Background and purpose: The present experiments were designed to study the contribution of oxygen-derived free radicals to endothelium-dependent contractions in femoral arteries of rats with streptozotocin-induced diabetes.
Experimental approach: Rings with and without endothelium were suspended in organ chambers for isometric tension recording. The production of oxygen-derived free radicals in the endothelium was measured with 2',7'-dichlorodihydrofluorescein diacetate using confocal microscopy. The presence of protein was measured by western blotting.

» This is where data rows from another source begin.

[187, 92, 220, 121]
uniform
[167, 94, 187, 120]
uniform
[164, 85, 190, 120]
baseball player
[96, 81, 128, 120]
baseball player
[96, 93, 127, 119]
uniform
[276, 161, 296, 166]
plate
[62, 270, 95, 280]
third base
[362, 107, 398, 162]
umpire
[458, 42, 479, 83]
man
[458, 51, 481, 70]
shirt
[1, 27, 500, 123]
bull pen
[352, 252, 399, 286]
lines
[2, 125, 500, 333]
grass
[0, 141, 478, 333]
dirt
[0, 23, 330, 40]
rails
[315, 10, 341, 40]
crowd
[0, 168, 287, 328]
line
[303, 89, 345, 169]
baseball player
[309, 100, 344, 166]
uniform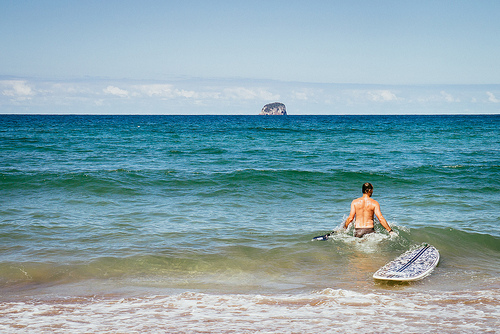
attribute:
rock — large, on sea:
[246, 86, 302, 119]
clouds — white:
[21, 60, 465, 113]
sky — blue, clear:
[20, 8, 492, 107]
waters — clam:
[44, 130, 457, 166]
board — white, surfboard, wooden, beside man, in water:
[355, 242, 439, 303]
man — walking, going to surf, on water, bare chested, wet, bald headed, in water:
[328, 174, 394, 250]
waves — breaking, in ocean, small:
[55, 124, 236, 185]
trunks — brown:
[347, 220, 377, 238]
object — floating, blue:
[307, 229, 330, 249]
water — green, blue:
[186, 133, 407, 264]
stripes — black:
[392, 232, 438, 280]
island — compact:
[15, 102, 472, 325]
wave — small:
[32, 133, 318, 204]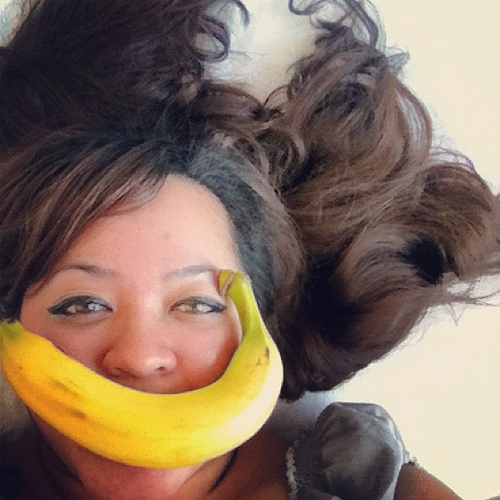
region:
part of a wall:
[263, 31, 280, 67]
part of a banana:
[207, 432, 228, 454]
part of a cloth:
[337, 420, 369, 459]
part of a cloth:
[331, 428, 349, 450]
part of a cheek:
[186, 333, 214, 374]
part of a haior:
[331, 357, 361, 386]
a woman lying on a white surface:
[1, 0, 495, 496]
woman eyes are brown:
[39, 276, 236, 333]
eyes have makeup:
[43, 285, 233, 325]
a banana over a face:
[1, 158, 291, 492]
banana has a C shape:
[1, 249, 293, 474]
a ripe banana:
[0, 259, 297, 481]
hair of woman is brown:
[0, 3, 493, 496]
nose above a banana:
[100, 301, 178, 442]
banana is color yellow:
[6, 252, 287, 478]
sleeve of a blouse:
[264, 388, 430, 498]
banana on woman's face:
[2, 275, 281, 459]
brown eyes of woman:
[44, 278, 220, 325]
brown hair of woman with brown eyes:
[5, 15, 485, 346]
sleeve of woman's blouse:
[280, 400, 408, 495]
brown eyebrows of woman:
[43, 247, 230, 287]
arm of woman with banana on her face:
[394, 450, 464, 499]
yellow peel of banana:
[0, 268, 285, 460]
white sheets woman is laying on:
[6, 8, 493, 499]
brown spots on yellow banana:
[34, 360, 94, 423]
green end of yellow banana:
[1, 315, 26, 340]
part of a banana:
[274, 401, 282, 411]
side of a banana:
[71, 408, 101, 435]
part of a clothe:
[373, 452, 405, 471]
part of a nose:
[149, 344, 164, 356]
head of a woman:
[151, 238, 200, 277]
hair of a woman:
[347, 288, 377, 320]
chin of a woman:
[119, 473, 143, 487]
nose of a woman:
[160, 362, 182, 379]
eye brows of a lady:
[181, 258, 186, 273]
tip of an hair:
[428, 273, 448, 302]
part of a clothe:
[330, 468, 341, 483]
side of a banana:
[147, 421, 164, 446]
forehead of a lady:
[128, 225, 161, 265]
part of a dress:
[326, 457, 343, 494]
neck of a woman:
[192, 476, 202, 484]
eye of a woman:
[188, 303, 215, 324]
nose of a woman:
[131, 339, 156, 359]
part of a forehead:
[149, 228, 154, 268]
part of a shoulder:
[267, 465, 274, 475]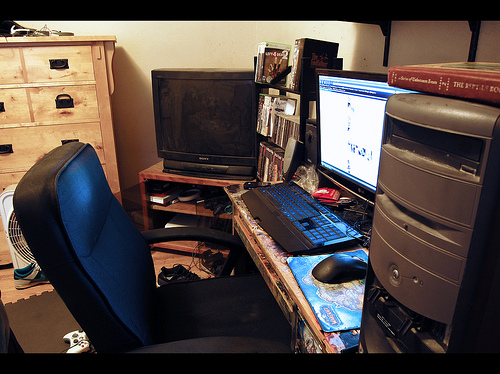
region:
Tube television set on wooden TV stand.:
[150, 67, 258, 178]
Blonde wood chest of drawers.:
[1, 34, 120, 269]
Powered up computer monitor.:
[311, 68, 416, 207]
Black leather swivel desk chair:
[12, 140, 293, 352]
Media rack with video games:
[254, 38, 339, 183]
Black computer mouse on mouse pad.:
[311, 251, 368, 285]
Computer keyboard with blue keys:
[239, 180, 363, 252]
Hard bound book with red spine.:
[386, 59, 498, 103]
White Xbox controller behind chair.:
[61, 328, 88, 353]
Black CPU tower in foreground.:
[358, 89, 494, 357]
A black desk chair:
[15, 140, 292, 352]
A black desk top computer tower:
[356, 90, 497, 354]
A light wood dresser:
[0, 35, 122, 265]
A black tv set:
[149, 67, 270, 179]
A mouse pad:
[286, 249, 371, 334]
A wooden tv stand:
[136, 158, 256, 259]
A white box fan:
[1, 185, 43, 270]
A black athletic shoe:
[158, 263, 200, 284]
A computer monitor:
[312, 68, 422, 222]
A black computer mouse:
[311, 250, 370, 284]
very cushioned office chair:
[15, 140, 285, 355]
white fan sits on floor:
[2, 181, 42, 277]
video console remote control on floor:
[54, 329, 91, 356]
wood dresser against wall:
[2, 22, 133, 243]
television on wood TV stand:
[139, 55, 256, 264]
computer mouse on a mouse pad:
[285, 241, 366, 336]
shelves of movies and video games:
[247, 37, 324, 180]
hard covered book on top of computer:
[388, 47, 495, 107]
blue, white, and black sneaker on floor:
[12, 262, 49, 289]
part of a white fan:
[1, 186, 39, 270]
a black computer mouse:
[312, 253, 369, 285]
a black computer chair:
[12, 143, 281, 370]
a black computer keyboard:
[243, 177, 363, 257]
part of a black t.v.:
[145, 67, 262, 179]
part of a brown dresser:
[0, 34, 131, 204]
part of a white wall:
[131, 23, 246, 62]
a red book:
[377, 61, 499, 95]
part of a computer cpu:
[357, 100, 497, 353]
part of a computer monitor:
[318, 71, 414, 213]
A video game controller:
[62, 327, 89, 352]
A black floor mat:
[2, 288, 97, 354]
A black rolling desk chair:
[10, 138, 294, 359]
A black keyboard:
[242, 178, 363, 254]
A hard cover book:
[388, 58, 498, 102]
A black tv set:
[149, 67, 259, 181]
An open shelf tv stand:
[138, 156, 254, 258]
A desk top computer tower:
[356, 91, 498, 355]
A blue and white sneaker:
[15, 263, 50, 290]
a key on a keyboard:
[277, 187, 281, 190]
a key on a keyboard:
[268, 189, 275, 194]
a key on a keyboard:
[276, 195, 281, 202]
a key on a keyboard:
[287, 209, 289, 213]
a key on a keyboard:
[292, 214, 294, 219]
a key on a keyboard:
[303, 228, 307, 233]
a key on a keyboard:
[303, 227, 310, 234]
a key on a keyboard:
[306, 232, 312, 234]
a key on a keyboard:
[308, 235, 315, 240]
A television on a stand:
[139, 65, 266, 183]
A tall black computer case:
[352, 90, 498, 362]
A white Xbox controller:
[58, 329, 88, 355]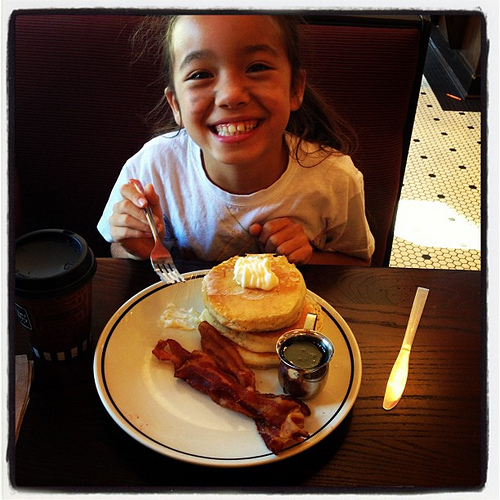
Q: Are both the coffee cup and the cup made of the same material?
A: Yes, both the coffee cup and the cup are made of plastic.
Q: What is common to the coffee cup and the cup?
A: The material, both the coffee cup and the cup are plastic.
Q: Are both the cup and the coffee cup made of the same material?
A: Yes, both the cup and the coffee cup are made of plastic.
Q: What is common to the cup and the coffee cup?
A: The material, both the cup and the coffee cup are plastic.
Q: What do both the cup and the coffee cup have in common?
A: The material, both the cup and the coffee cup are plastic.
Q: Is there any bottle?
A: No, there are no bottles.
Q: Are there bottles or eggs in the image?
A: No, there are no bottles or eggs.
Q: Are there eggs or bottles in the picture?
A: No, there are no bottles or eggs.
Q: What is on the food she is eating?
A: The butter is on the pancakes.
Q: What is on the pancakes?
A: The butter is on the pancakes.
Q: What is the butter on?
A: The butter is on the pancakes.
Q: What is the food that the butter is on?
A: The food is pancakes.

Key results: In the presence of L-NAME, the calcium ionophore A23187 induced larger endothelium-dependent contractions in femoral arteries from diabetic rats. Tiron, catalase, deferoxamine and MnTMPyP, but not superoxide dismutase reduced the response, suggesting that oxygen-derived free radicals are involved in the endothelium-dependent contraction. In the presence of L-NAME, A23187 increased the fluorescence signal in femoral arteries from streptozotocin-treated, but not in those from control rats, confirming that the production of oxygen-derived free radicals contributes to the enhanced endothelium-dependent contractions in diabetes. Exogenous H2O2 caused contractions in femoral arterial rings without endothelium which were reduced by deferoxamine, indicating that hydroxyl radicals contract vascular smooth muscle and thus could be an endothelium-derived contracting factor in diabetes. The reduced presence of Mn-SOD and the decreased activity of catalase in femoral arteries from streptozotocin-treated rats demonstrated the presence of a redox abnormality in arteries from rats with diabetes.
Conclusions and implications: These findings suggest that the redox abnormality resulting from diabetes increases oxidative stress which facilitates and/or causes endothelium-dependent contractions.